## Excerpt provided:
* * * * * * *
What is structuralism?  It is bold claim of mine: not only Levi-Strauss, but also Karl Marx (historian), Mircea Eliade (religious theorist), Victor Turner (anthropologist), Pierre Bourdieu (sociologist), and so on can be regarded as important theorists of structuralism.  This is bold because such figures like Turner and Bourdieu are least likely criticized as structuralists as they have never been.  But, this is the key mistake we did not find traces of structuralism in their thoughts.

Thus, we see limits from the current criticisms to structuralism, those of Clifford Geertz (anthropologist), Michael Foucault (philosopher), Jacque Derrida (philosopher), and, in particular, the recent ANT (Actor-Network-Theory) theorists like Bruno Latour, as they are, to my knowledge, still based on any fixed set of duality.

Maurice Merleau-Ponty in his posthumous manuscript confesses that his formulation of the famous theories on the body has been unsuccessful since he never have overcome the consciousness-object duality.

I consider monism as the key to overcome the duality.  There were not a few theorists in the monist tradition.  Charles Sanders Peirce is the one, but he has been regarded as finally successful, for his formulation of scientific semiotics system was very clear to capture the fluid nature of the world of experience.
* * * * * * *
(Pose landmark coordinates)
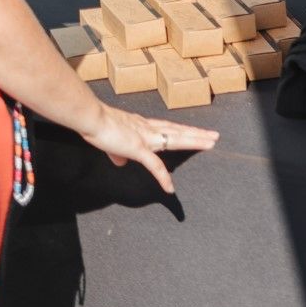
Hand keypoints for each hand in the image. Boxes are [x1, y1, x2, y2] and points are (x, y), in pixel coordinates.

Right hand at [80, 105, 218, 193]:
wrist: (91, 118)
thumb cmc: (98, 125)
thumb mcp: (112, 138)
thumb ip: (119, 151)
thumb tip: (121, 161)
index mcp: (142, 125)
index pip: (167, 127)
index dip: (181, 130)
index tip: (194, 131)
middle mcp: (148, 128)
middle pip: (178, 130)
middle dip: (197, 133)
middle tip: (214, 136)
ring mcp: (146, 137)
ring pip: (176, 139)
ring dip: (195, 141)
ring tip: (211, 143)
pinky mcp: (138, 148)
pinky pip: (154, 166)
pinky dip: (163, 178)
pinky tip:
* * * * * * *
## Questions on the material:
**1)** Name every person the passage on structuralism lists among the current critics of structuralism.
**2)** Take the passage on structuralism further, picking up after its closing sentence about Charles Sanders Peirce.

## Outputs for the tasks:
**1)** Clifford Geertz, Michael Foucault, Jacque Derrida, Bruno Latour

**2)**
Two more figures should be noted: Gregory Bateson (anthropologist) and Gilles Deleuze (philosopher).  It has not well-known the fact that the Deleuze's theories are grounded on to some extent Peirce and Bateson.

A few recent theorists I would call "relational theorists" try to further their ideas on the fluid nature of the world.  Two are foremost: Tim Ingold (anthropologist) and Karen Barad (philosopher).

It will be a very, very long note if I try to explain their "relational" theories in accordance to Peirce's synechism.  However, I believe, a perfect criticism to structuralism is only possible by understanding the synechism, something may be impossible in human thought.